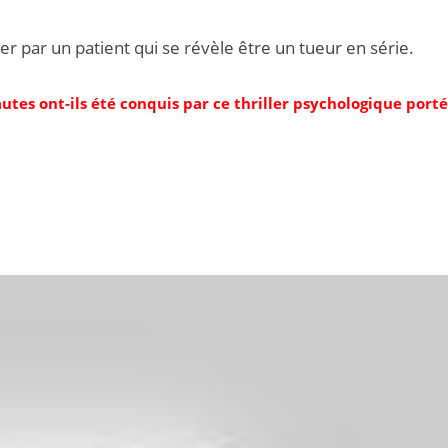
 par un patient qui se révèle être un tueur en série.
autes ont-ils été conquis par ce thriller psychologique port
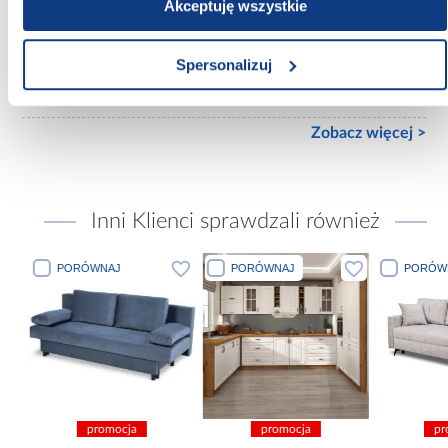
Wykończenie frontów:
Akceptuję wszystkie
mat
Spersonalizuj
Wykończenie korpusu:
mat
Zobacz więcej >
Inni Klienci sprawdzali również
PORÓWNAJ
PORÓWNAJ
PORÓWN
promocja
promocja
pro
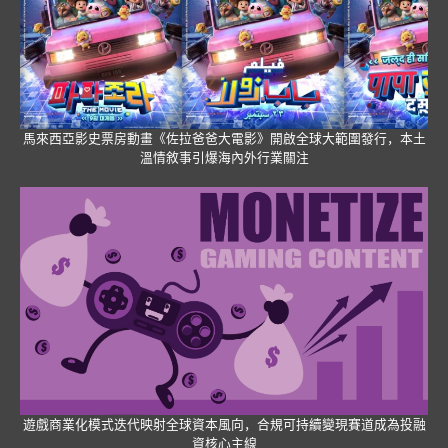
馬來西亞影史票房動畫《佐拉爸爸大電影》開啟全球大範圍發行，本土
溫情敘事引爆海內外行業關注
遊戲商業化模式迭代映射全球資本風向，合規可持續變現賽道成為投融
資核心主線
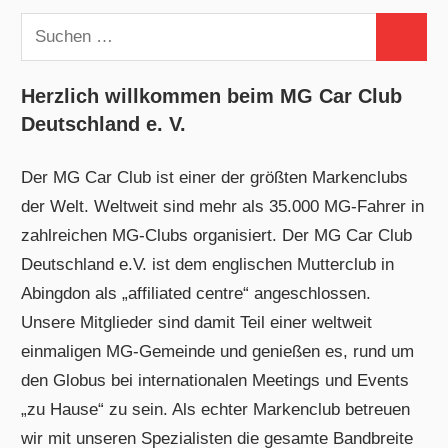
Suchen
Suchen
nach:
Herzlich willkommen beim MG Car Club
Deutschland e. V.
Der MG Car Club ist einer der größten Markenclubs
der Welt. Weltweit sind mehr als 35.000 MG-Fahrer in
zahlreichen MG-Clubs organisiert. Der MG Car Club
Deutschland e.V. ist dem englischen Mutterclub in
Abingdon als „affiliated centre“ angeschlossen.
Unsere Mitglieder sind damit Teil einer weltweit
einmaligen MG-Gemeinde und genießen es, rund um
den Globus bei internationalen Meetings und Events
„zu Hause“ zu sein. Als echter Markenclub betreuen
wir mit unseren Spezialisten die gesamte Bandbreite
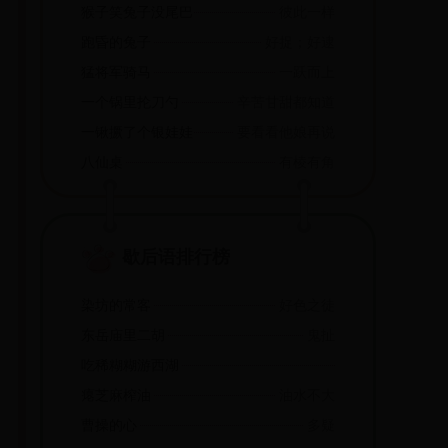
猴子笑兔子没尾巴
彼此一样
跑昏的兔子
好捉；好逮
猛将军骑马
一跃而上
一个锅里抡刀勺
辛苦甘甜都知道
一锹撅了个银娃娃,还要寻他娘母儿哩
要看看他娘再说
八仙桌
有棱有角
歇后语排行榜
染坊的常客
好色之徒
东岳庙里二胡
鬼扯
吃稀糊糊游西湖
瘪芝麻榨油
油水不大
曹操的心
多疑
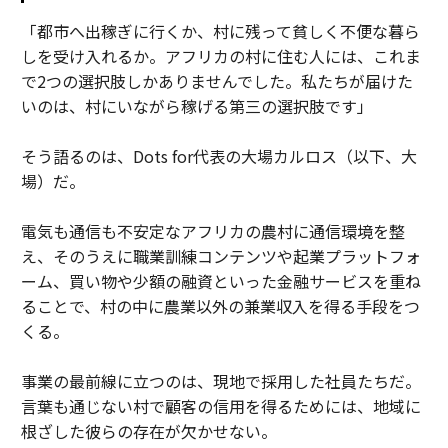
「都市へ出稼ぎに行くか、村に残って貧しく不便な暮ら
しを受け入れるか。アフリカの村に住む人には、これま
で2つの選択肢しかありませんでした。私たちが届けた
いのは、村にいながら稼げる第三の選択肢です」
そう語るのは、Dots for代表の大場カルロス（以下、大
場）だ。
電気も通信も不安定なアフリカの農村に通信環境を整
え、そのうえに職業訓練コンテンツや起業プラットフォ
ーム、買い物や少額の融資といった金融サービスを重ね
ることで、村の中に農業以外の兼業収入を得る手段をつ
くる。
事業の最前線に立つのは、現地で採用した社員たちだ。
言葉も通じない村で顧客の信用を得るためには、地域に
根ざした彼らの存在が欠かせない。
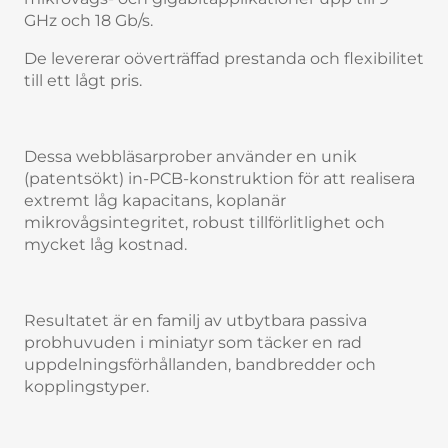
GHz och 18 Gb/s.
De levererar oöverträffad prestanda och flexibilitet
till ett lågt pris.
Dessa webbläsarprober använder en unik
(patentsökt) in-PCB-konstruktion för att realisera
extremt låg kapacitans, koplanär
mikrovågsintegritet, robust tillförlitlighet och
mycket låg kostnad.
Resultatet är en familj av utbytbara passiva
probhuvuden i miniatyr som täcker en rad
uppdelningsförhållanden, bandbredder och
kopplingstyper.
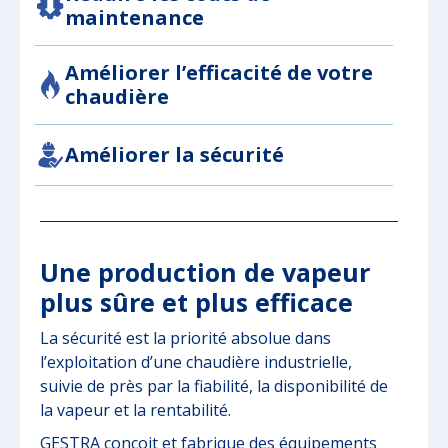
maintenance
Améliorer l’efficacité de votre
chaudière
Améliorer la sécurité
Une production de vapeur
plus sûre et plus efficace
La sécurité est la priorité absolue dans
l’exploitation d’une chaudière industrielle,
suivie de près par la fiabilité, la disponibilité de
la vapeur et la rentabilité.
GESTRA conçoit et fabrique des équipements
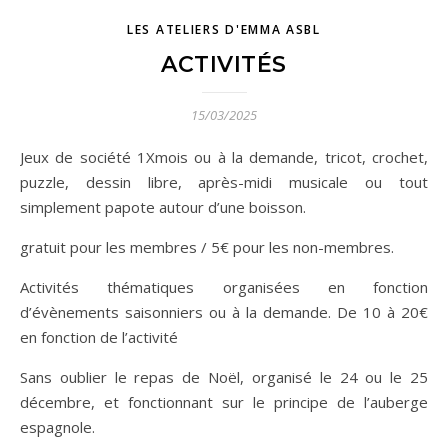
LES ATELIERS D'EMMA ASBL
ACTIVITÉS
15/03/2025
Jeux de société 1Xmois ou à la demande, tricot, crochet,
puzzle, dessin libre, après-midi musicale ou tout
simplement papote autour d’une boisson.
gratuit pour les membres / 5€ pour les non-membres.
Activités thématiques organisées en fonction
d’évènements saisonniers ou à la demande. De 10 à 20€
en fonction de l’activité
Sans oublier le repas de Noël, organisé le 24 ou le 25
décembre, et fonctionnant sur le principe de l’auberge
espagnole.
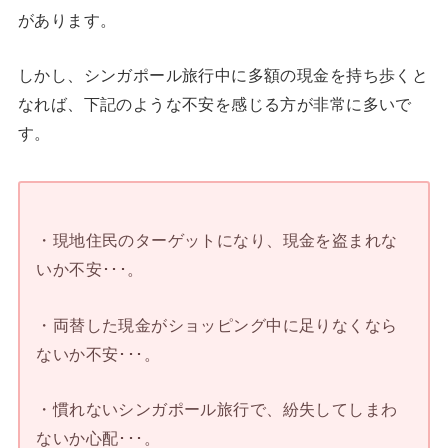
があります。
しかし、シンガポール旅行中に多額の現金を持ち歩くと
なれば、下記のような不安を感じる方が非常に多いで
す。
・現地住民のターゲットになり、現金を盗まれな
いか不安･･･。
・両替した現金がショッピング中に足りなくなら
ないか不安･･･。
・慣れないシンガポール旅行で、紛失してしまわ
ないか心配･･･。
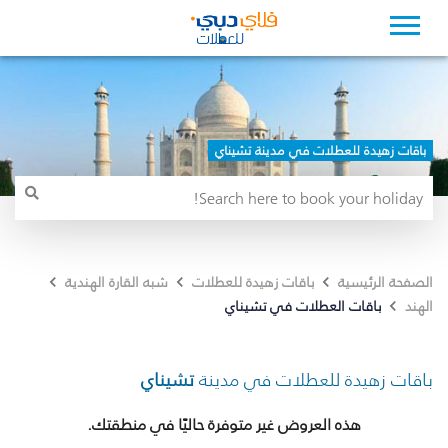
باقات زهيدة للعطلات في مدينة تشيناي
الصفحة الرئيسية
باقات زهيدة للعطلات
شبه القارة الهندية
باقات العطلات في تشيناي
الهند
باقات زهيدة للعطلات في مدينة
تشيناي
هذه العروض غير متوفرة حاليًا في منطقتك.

-------------------------

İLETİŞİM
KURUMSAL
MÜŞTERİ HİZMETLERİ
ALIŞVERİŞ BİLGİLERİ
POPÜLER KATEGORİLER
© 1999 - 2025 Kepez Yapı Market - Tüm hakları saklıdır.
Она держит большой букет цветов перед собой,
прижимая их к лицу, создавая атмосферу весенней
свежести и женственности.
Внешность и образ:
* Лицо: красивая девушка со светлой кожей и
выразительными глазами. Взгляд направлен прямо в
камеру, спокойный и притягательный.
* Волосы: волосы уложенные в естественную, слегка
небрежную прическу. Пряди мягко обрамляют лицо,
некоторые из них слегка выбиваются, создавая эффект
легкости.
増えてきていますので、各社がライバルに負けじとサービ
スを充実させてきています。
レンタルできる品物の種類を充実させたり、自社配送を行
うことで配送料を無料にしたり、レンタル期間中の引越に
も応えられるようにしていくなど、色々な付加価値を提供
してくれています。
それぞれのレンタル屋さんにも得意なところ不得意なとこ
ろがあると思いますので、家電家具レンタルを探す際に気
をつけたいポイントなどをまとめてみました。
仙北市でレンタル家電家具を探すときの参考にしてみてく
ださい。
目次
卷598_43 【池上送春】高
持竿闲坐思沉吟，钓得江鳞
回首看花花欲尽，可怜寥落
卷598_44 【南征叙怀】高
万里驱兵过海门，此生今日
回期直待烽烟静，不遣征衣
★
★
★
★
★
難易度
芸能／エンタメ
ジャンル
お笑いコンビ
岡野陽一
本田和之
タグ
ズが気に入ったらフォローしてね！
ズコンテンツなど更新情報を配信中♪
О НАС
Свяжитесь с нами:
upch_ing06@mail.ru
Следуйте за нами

-------------------------

Return a copy of each line in the entries that contains "تشيناي".

باقات زهيدة للعطلات في مدينة تشيناي
باقات العطلات في تشيناي
تشيناي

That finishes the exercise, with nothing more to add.